HOW TO COMPLETE THIS TASK —
Transcribe the records below exactly, leaving out any pictures.

RECORDS SHOWN —
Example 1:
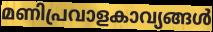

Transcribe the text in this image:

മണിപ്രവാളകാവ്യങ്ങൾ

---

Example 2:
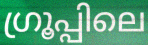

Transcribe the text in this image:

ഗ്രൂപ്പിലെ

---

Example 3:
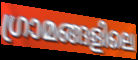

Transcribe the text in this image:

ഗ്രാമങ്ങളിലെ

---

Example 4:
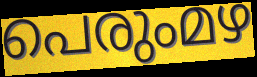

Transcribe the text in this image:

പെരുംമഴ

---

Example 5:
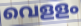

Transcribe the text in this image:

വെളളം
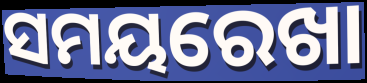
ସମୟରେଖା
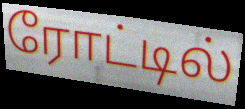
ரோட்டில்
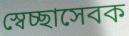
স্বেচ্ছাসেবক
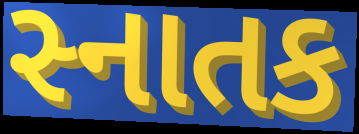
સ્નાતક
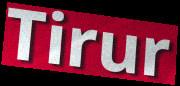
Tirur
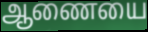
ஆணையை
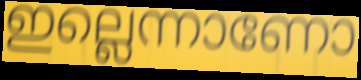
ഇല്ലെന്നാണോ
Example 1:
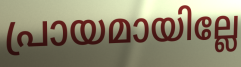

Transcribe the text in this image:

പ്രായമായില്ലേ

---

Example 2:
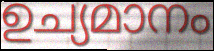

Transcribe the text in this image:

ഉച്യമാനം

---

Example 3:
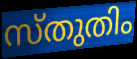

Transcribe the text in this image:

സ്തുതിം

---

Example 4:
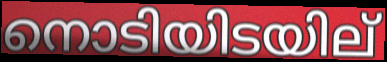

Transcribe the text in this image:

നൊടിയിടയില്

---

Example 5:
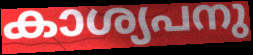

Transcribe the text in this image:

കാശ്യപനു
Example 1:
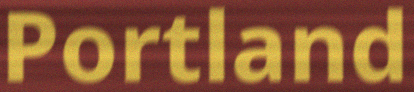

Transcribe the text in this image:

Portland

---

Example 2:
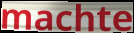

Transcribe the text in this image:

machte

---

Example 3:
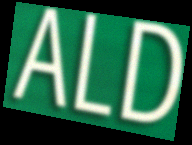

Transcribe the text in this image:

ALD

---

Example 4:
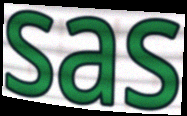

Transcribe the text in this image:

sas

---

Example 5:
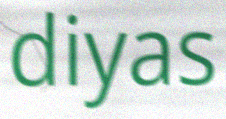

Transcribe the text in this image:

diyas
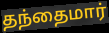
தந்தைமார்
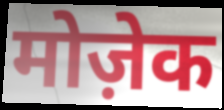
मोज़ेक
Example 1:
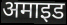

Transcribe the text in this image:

ANSWER BELOW —
Example 1:

Transcribe the text in this image:

മണിപ്രവാളകാവ്യങ്ങൾ

---

Example 2:

Transcribe the text in this image:

ഗ്രൂപ്പിലെ

---

Example 3:

Transcribe the text in this image:

ഗ്രാമങ്ങളിലെ

---

Example 4:

Transcribe the text in this image:

പെരുംമഴ

---

Example 5:

Transcribe the text in this image:

വെളളം
ସମୟରେଖା
ரோட்டில்
স্বেচ্ছাসেবক
સ્નાતક
Tirur
ஆணையை
ഇല്ലെന്നാണോ
Example 1:

Transcribe the text in this image:

പ്രായമായില്ലേ

---

Example 2:

Transcribe the text in this image:

ഉച്യമാനം

---

Example 3:

Transcribe the text in this image:

സ്തുതിം

---

Example 4:

Transcribe the text in this image:

നൊടിയിടയില്

---

Example 5:

Transcribe the text in this image:

കാശ്യപനു
Example 1:

Transcribe the text in this image:

Portland

---

Example 2:

Transcribe the text in this image:

machte

---

Example 3:

Transcribe the text in this image:

ALD

---

Example 4:

Transcribe the text in this image:

sas

---

Example 5:

Transcribe the text in this image:

diyas
தந்தைமார்
मोज़ेक
Example 1:

Transcribe the text in this image:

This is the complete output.